Although Podcasting has seen a recent surge, it’s a platform that’s been around for quite a while — in tech years that is.
In fact, it’s been around since the ‘dark ages’ of 2004. Unlike other forms of journalism, podcasting hasn’t had to deal with any pesky government regulations. Podcasters don’t need to buy a license to broadcast their own program and don’t have to conform to rules set out by the Federal Communications Commission (FCC), according to HowStuffWorks.com.
But the problem is, people simply aren’t listening. According to New Republic, in 2015, a mere 33 percent of Americans said they listen to podcasts.
Listeners are growing, however — just not where podcasters want.
“The industry’s growth is coming largely from a small base of hardcore users, not from a surge of new listeners,” Stephen Lacey told New Republic.
One area where podcast traffic shows promise — cars.
In a study by Edison Research, 33 percent of smartphone owners listened to a web-based audio program in their car — a 21 percent boost versus 2013. They also found that 58 percent of regular podcast listeners broadcasted at least one podcast in their vehicles per week.

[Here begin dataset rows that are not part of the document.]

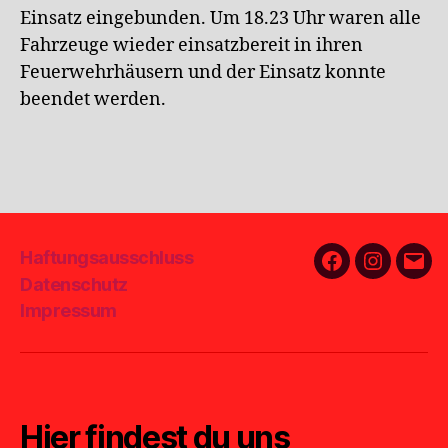
Einsatz eingebunden. Um 18.23 Uhr waren alle
Fahrzeuge wieder einsatzbereit in ihren
Feuerwehrhäusern und der Einsatz konnte
beendet werden.
Haftungsausschluss
Facebook
Instagra
E-
Datenschutz
Mail
Impressum
Hier findest du uns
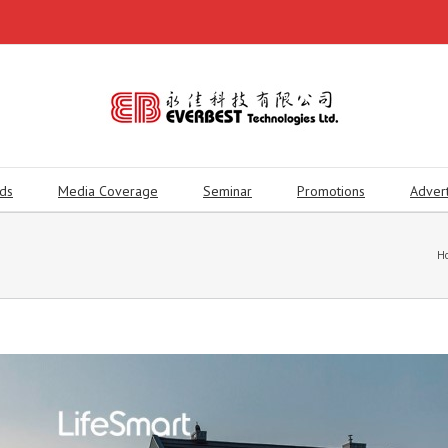
ds
Media Coverage
Seminar
Promotions
Adver
H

Unfortunately, only about 10 percent of automobiles in the U.S. are currently connected to the web. That means, you’ll have to rely on your smartphone’s data — something customers may want to conserve for other tasks.
One car company leading the way in vehicle connectivity is General Motors. As of late, all the GM brands — especially Chevrolet — mention most of its new vehicles come with OnStar’s 4G LTE Wi-Fi hotspot in many of their TV, radio and print ads.
Much like a 4G iPad, this hotspot could be accessed no matter where the car is going. In most GM vehicles with the hotspot, up to seven devices (laptops, tablets, smartphones etc.) can be connected at once — potentially preventing you from racking up data charges.
But — and this is a major but — OnStar isn’t giving free Wi-Fi out to every new GM customer. After your free six-month trial is up, drivers have the option of purchasing a hotspot plan starting at $15 per month (for one whole gigabyte).
Podcasting’s only hope — Apple CarPlay and Android Auto.
Once again, General Motors is attempting to stay with the times by putting this “projecting” technology in many of its new vehicles. This allows the driver to mirror their smartphone’s user interface on the touchscreen in the center console, versus GM’s bespoke UI.
“That is the best integration, the best experience for people, because we worked with Apple and Google on making [Apple CarPlay and Android Auto],” Phil Abram, GM’s chief infotainment officer, told The Verge. “They’re not doing our infotainment systems… We’re all saying, hey, how can we make the experience relevant, safe, and inviting for our collective customers?”
With more widespread integration of Apple CarPlay, podcasting apps like Apple’s Podcasts, Stitcher and TuneIn Radio will be far easier to access. Once this becomes mainstream, driver’s wont just avoid the manufactures’ infotainments systems, they will be more inclined to use the radio streaming apps on their phones versus the traditional AM/FM.
This is the key to podcast’s growth. Once Apple CarPlay and Android Auto are the norm for the auto industry, I presume podcast listeners will give this form of journalism a new hope for a prosperous future.